Au dispositif classique du pack proposant aux packeurs d'occuper trois places autour de l'enveloppé - l'une à la tête, l'autre aux pieds, la troisième un peu à l'écart correspondant à celle de scribe ou de secrétaire -, nous avons ajouté une place dite de référent. Après l'avoir occupée quelque temps, je l'ai désignée comme place du "tiers externe", en rapport avec le " tiers interne " représenté selon moi par le secrétaire. Quelque soit l'appellation, il s'agit de laisser la place à une fonction analytique d'écoute et d'attention flottante, séparée de la fonction d'animation proprement dite.
[…] Remettant à l'honneur la dénomination de thérapeute, en tant qu'il a la charge de substituer le discours analytique au discours tyrannique ou totalitaire, Françoise Davoine rappelle qu'en ancien grec "therapon" signifie le second au combat.
Nous traversons, en effet, dans de tels moments [de régression], un monde catastrophique où l'imaginaire n'est pas constitué, et dont le sujet est banni.
[…] Une attitude revient fréquemment chez la personne enveloppée. Elle consiste en une immobilité et une inexpressivité, bien explicables au début, du fait des draps serrés autour du corps (exception faite de la tête) et au saisissement par le froid et l'humidité. Par leur fixité et surtout leur durée, elles prennent ensuite l'allure d'états proches de situations extrêmes."

Les témoignages confirment ce constat : "je me sentais comme un soldat", "j'aurais aimé sentir plus d'appui sous mes pieds", "j'avais l'impression d'être un tronc flottant qui se laissait emporter doucement par le courant", etc
(27).
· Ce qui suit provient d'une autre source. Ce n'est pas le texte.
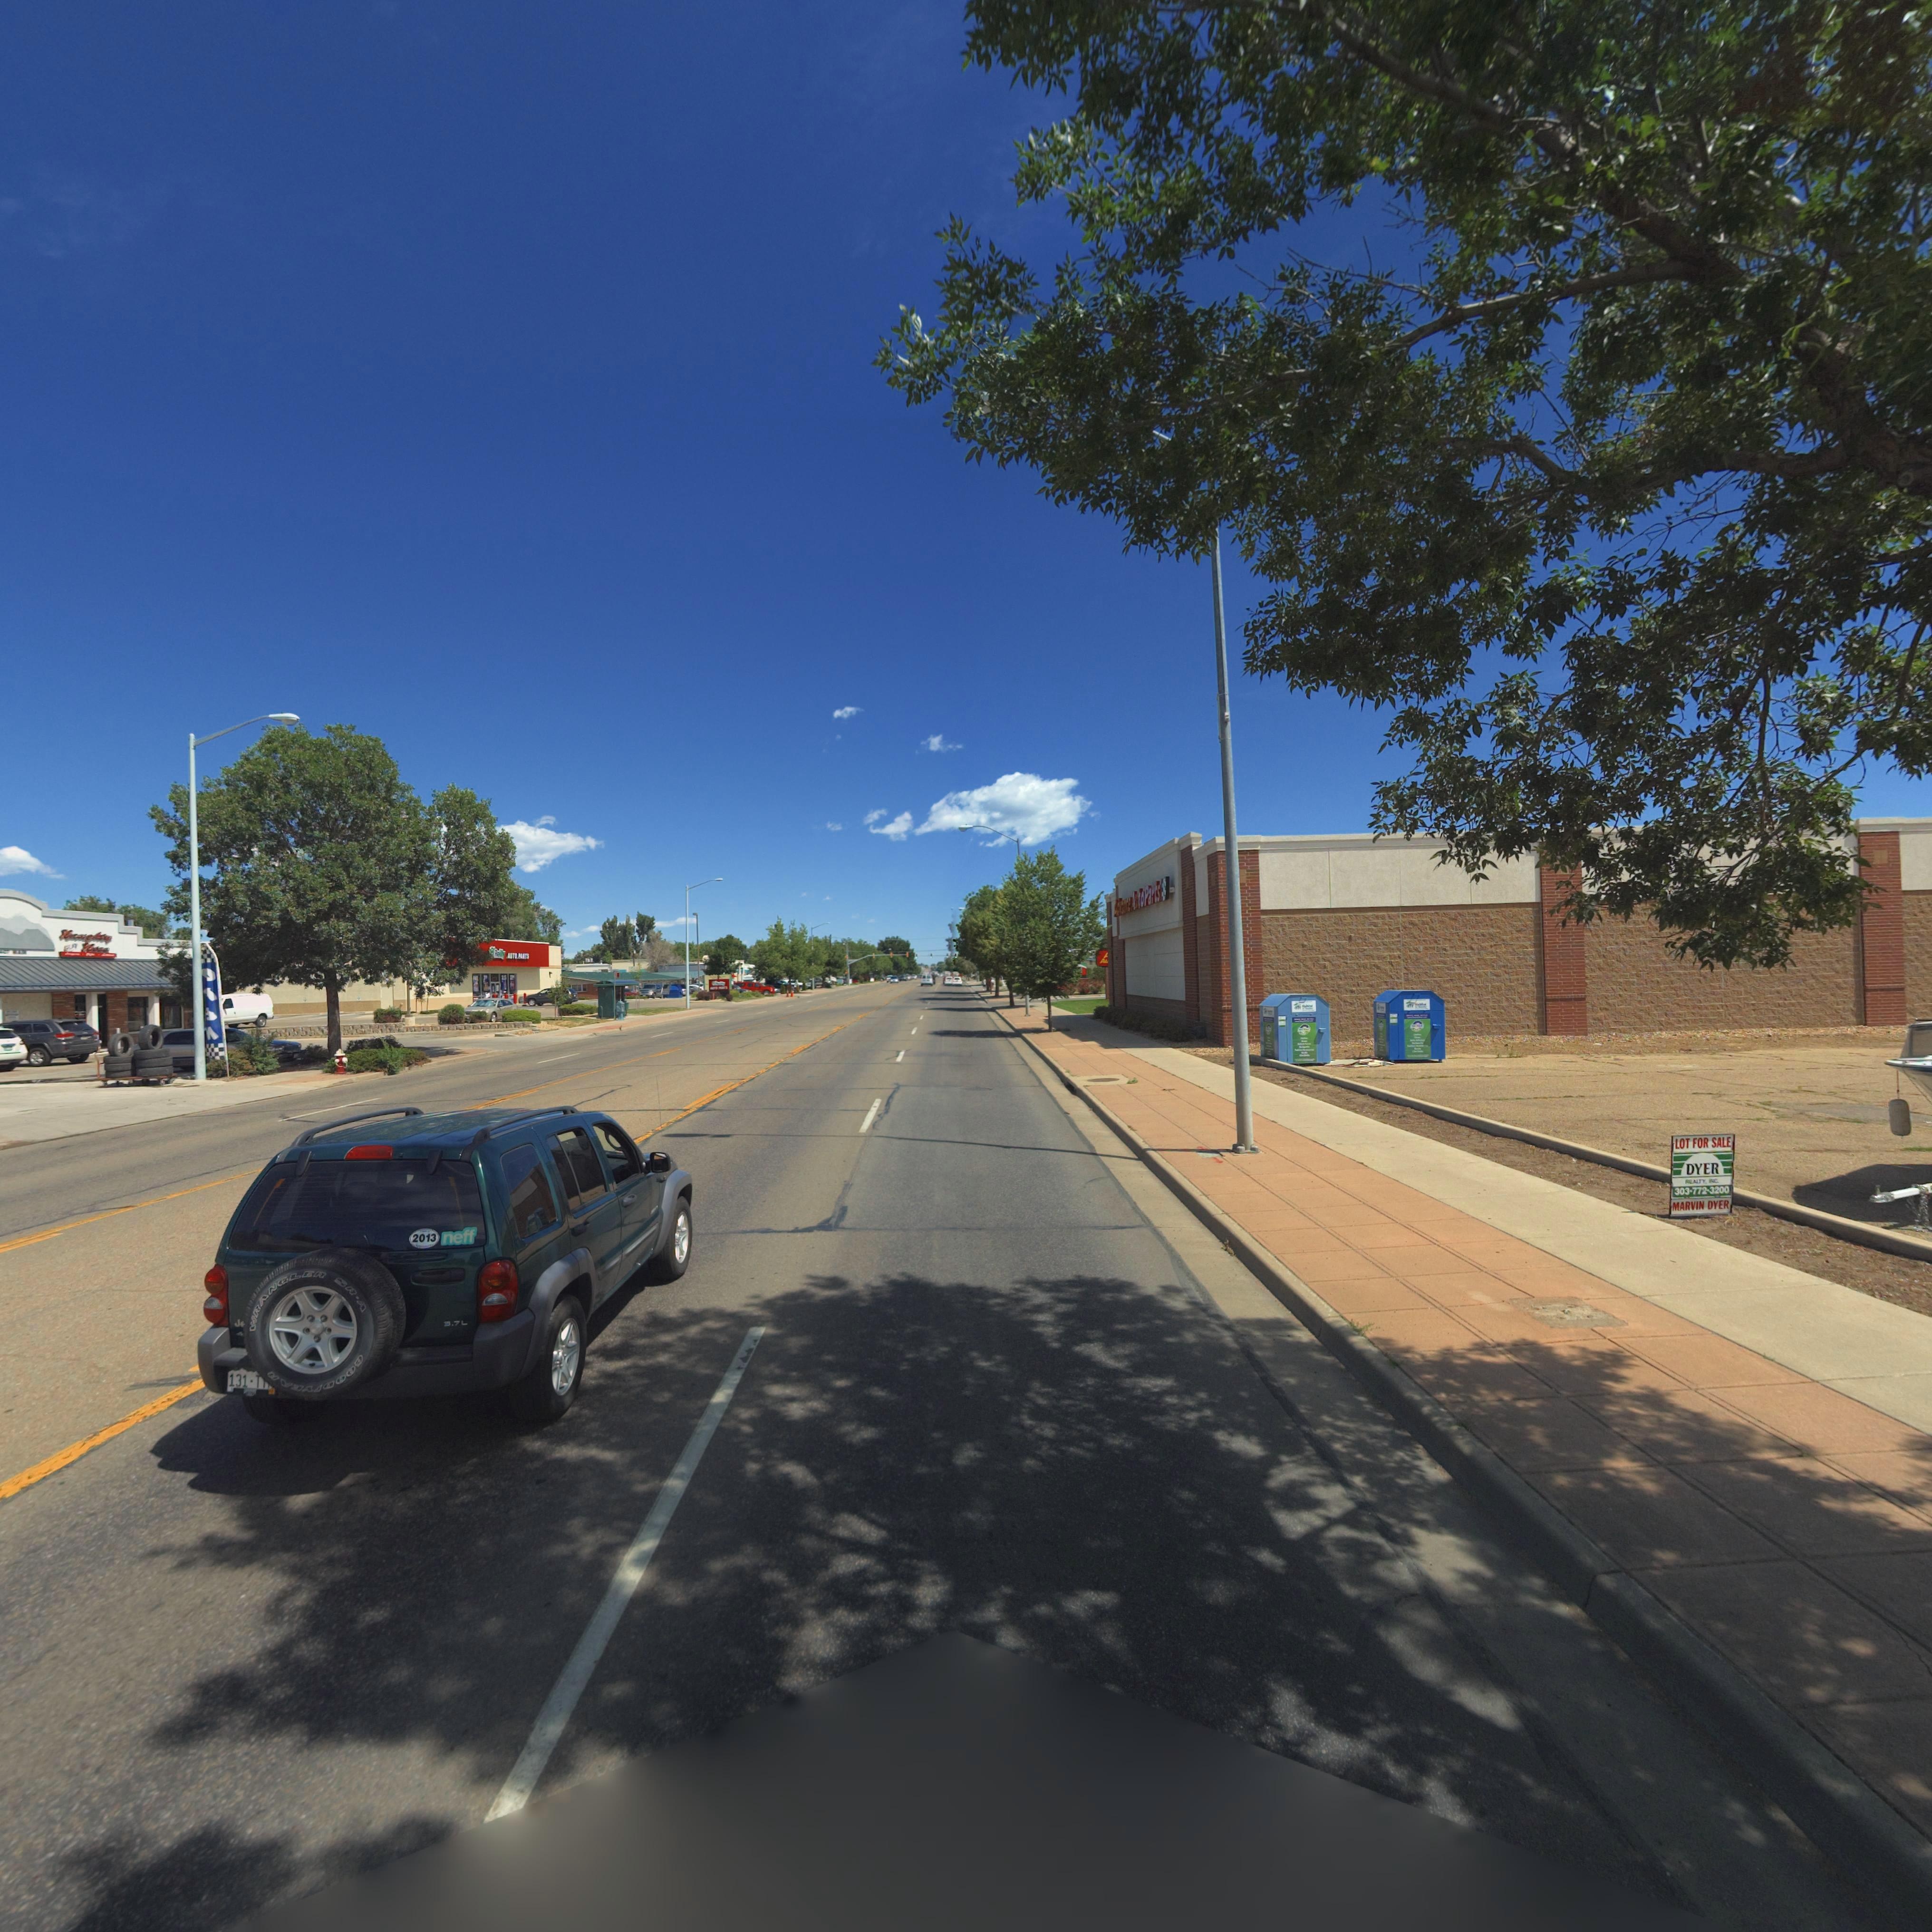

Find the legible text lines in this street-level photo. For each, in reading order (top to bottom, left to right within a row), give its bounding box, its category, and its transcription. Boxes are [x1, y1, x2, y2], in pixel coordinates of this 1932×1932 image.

La mise en paroles et l'échange, après l'expérience de l'enveloppement, permettent d'élaborer l'expérience de régression : de la faire sienne, de la "comprendre", au sens premier du mot. Le sujet est présent. Les témoins accompagnateurs de l'expérience ont favorisé cette symbolisation.

Nous voyons là encore comment le recours à l'expression des sensations, à travers des images du corps, soutient les mouvements de la pensée et les retrouvailles avec soi…

Avec l'aide des images du corps, la psychanalyse permet de remettre la pensée en mouvement(28). Le psychanalyste accompagne la personne à travers ses douleurs. Il est le témoin vivant et humain de l'histoire de l'analysant. Il rappelle à chaque instant au patient là où il est demeuré vivant. L'alliance entre l'analyste et l'analysant est le fondement de l'éthique : coopérer dans l'émergence de la pensée pour chercher, puis favoriser, l'accès à la vie et au désir.